WHAT YOU NEED TO DO:
Go through the entries and transcribe each one exactly, dropping the pictures.
+++ MATERIALS PROVIDED +++
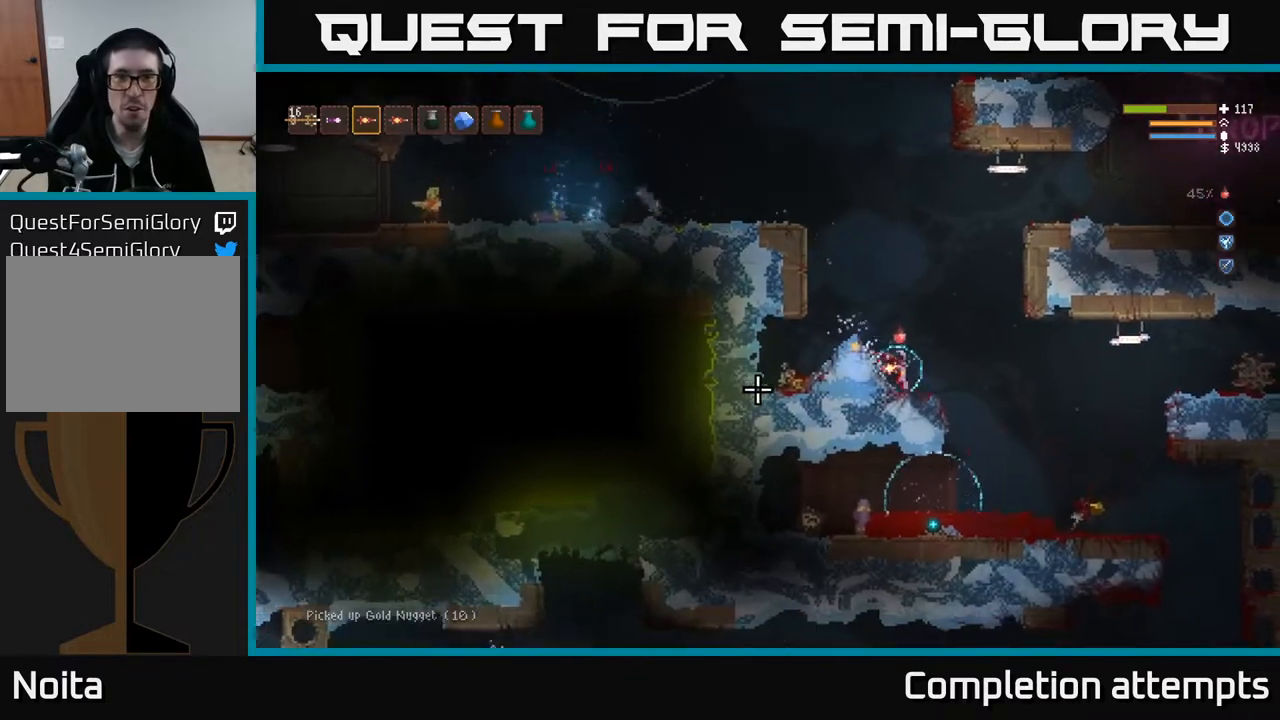
{"buttons": [], "left_stick": "right", "right_stick": "left", "events": []}
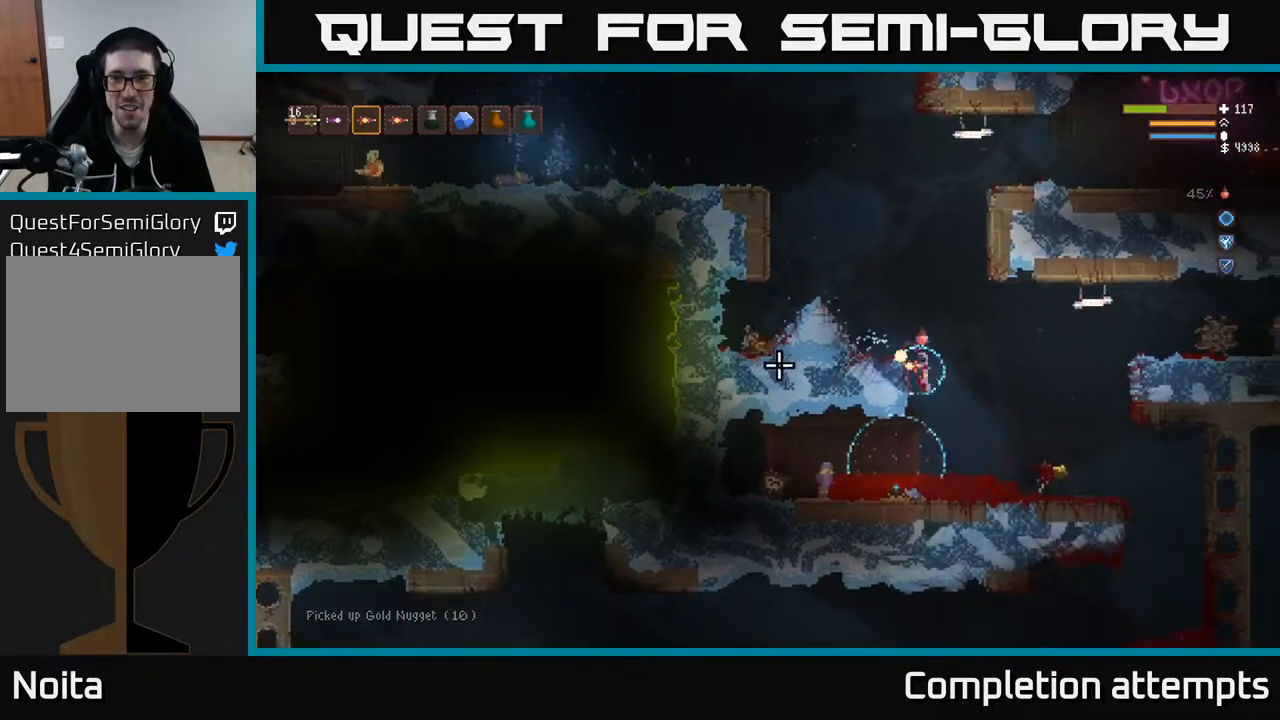
{"buttons": [], "left_stick": "right", "right_stick": "up-left", "events": [[50, "L2", "down"], [167, "L2", "up"], [250, "right_stick", "up-left"]]}
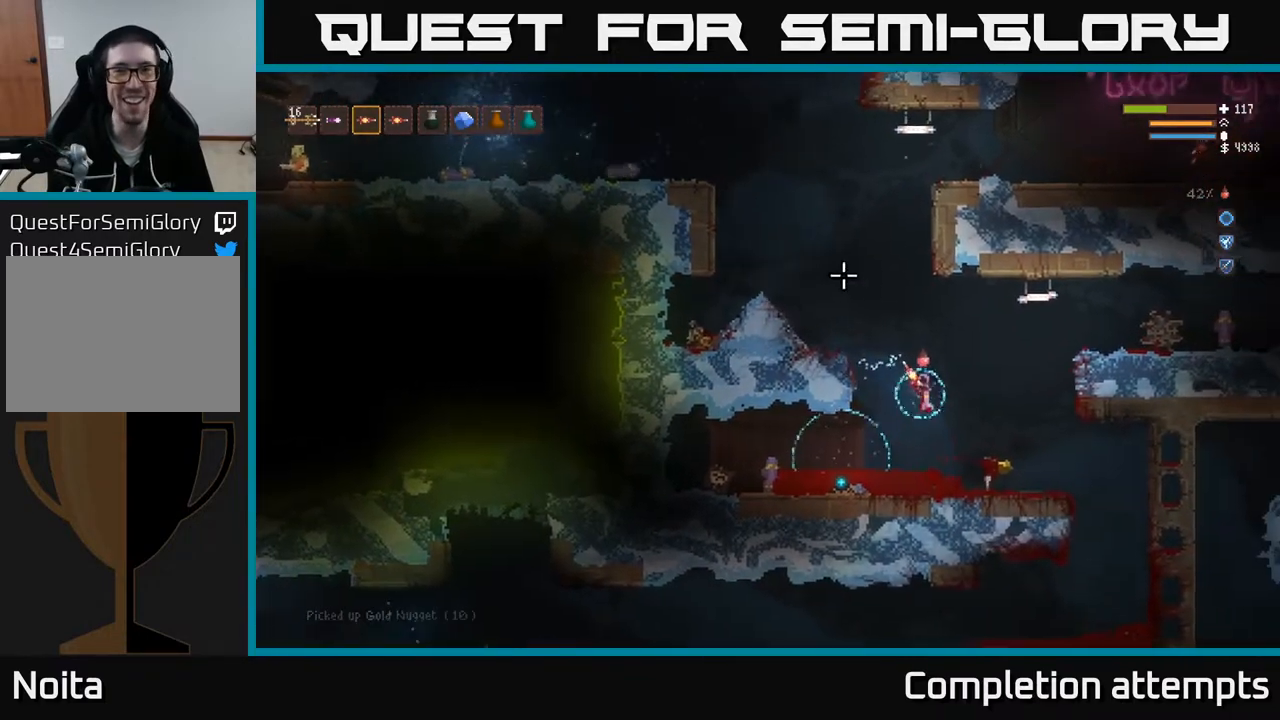
{"buttons": [], "left_stick": "right", "right_stick": "up-left", "events": [[183, "L2", "down"], [283, "L2", "up"]]}
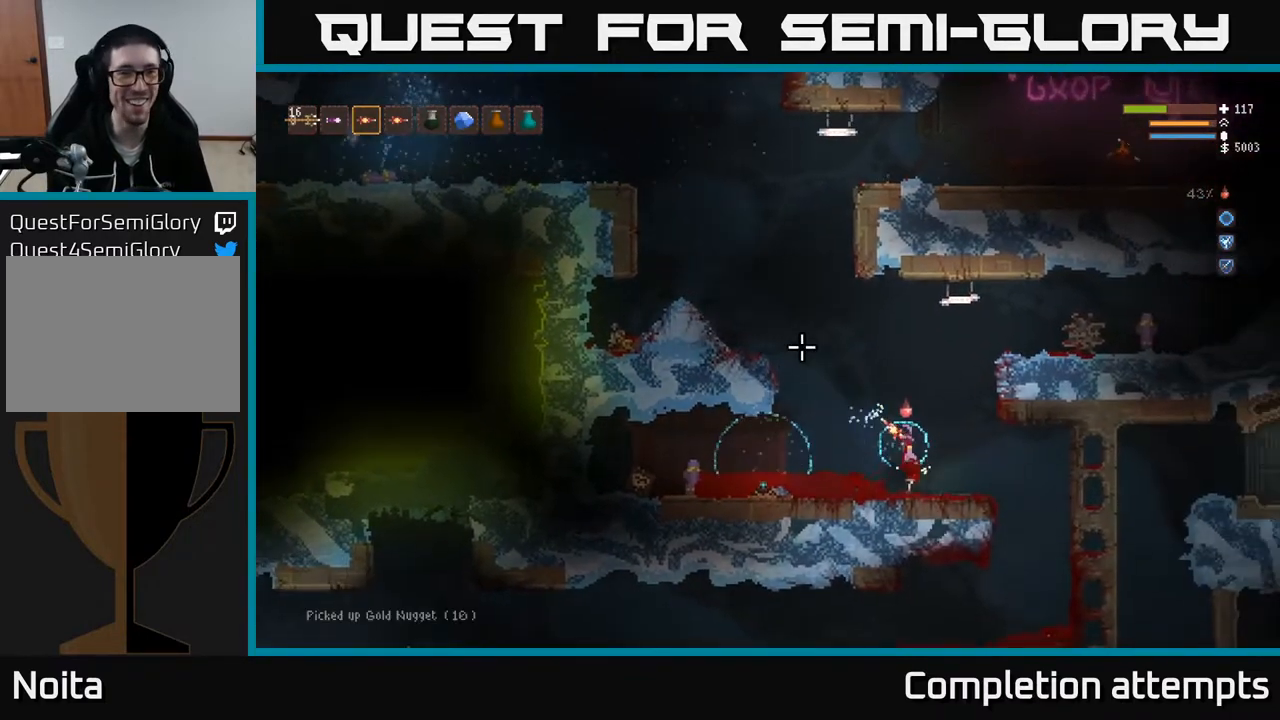
{"buttons": [], "left_stick": "right", "right_stick": "up-left", "events": []}
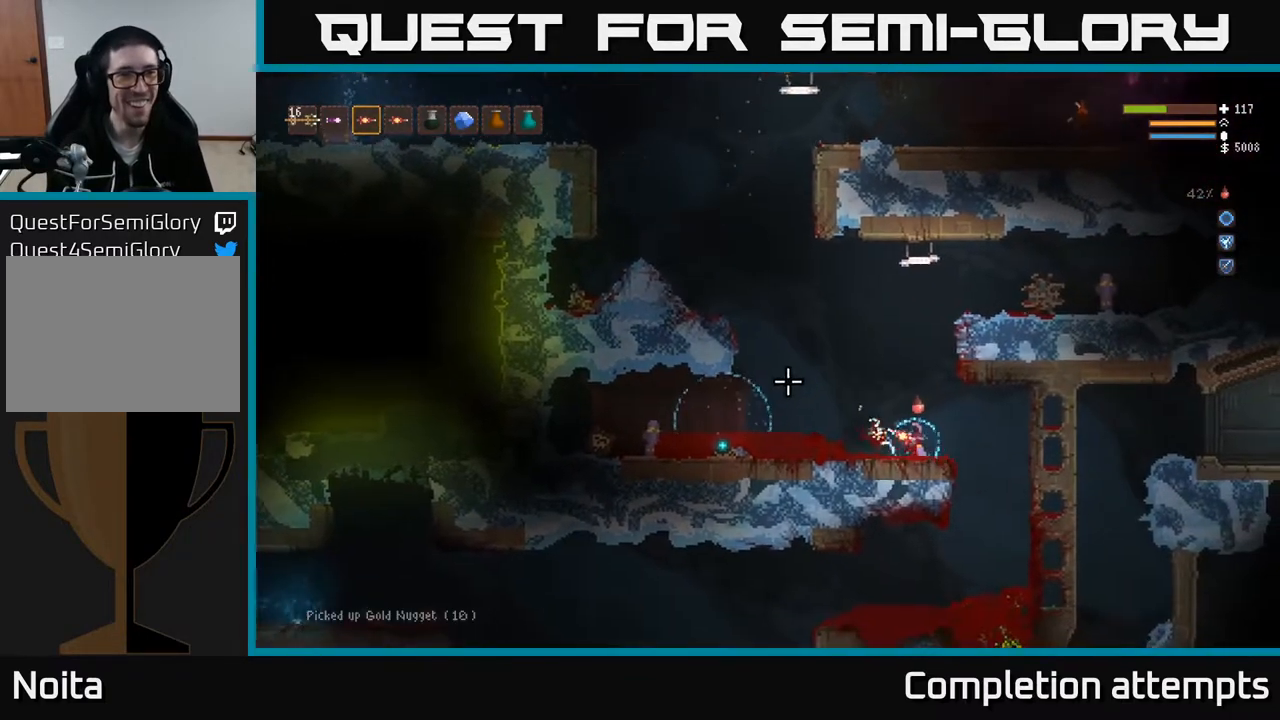
{"buttons": [], "left_stick": "center", "right_stick": "up-left", "events": [[167, "left_stick", "left"], [217, "L2", "down"], [417, "left_stick", "center"], [500, "L2", "up"]]}
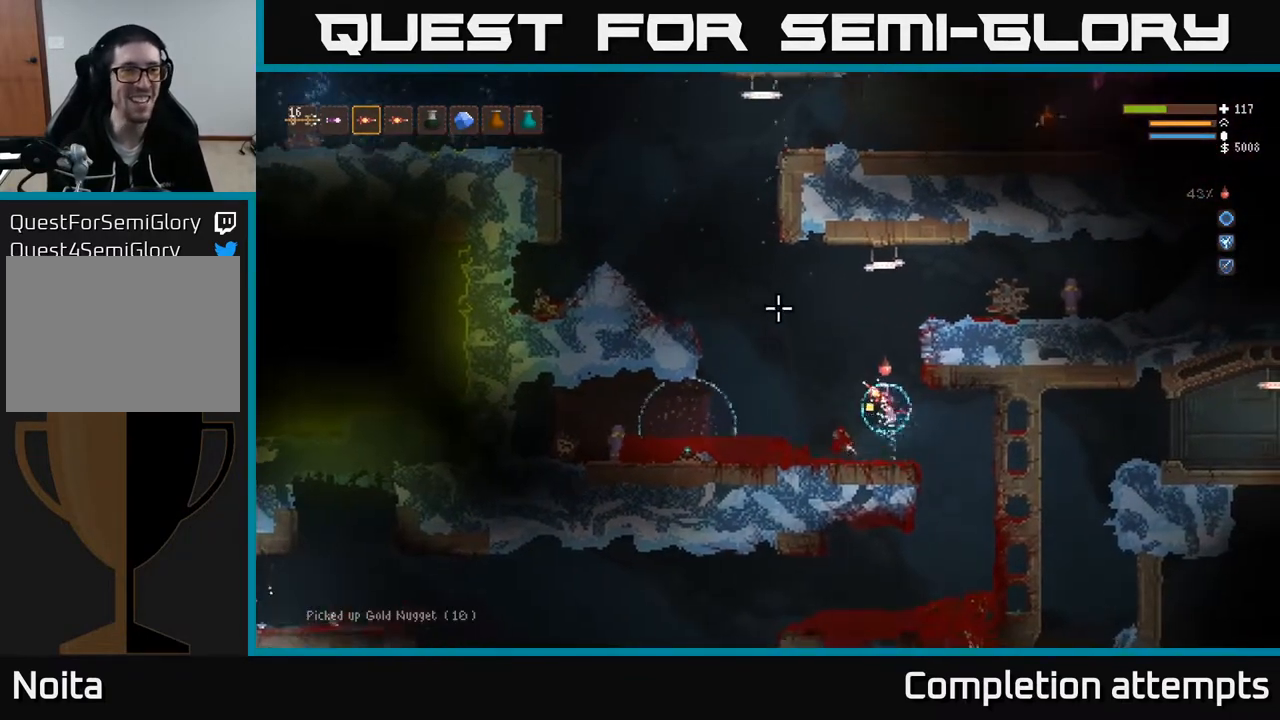
{"buttons": [], "left_stick": "center", "right_stick": "up-left", "events": []}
+++
RESULT:
{"buttons": [], "left_stick": "right", "right_stick": "left", "events": []}
{"buttons": [], "left_stick": "right", "right_stick": "up-left", "events": [[50, "L2", "down"], [167, "L2", "up"], [250, "right_stick", "up-left"]]}
{"buttons": [], "left_stick": "right", "right_stick": "up-left", "events": [[183, "L2", "down"], [283, "L2", "up"]]}
{"buttons": [], "left_stick": "right", "right_stick": "up-left", "events": []}
{"buttons": [], "left_stick": "center", "right_stick": "up-left", "events": [[167, "left_stick", "left"], [217, "L2", "down"], [417, "left_stick", "center"], [500, "L2", "up"]]}
{"buttons": [], "left_stick": "center", "right_stick": "up-left", "events": []}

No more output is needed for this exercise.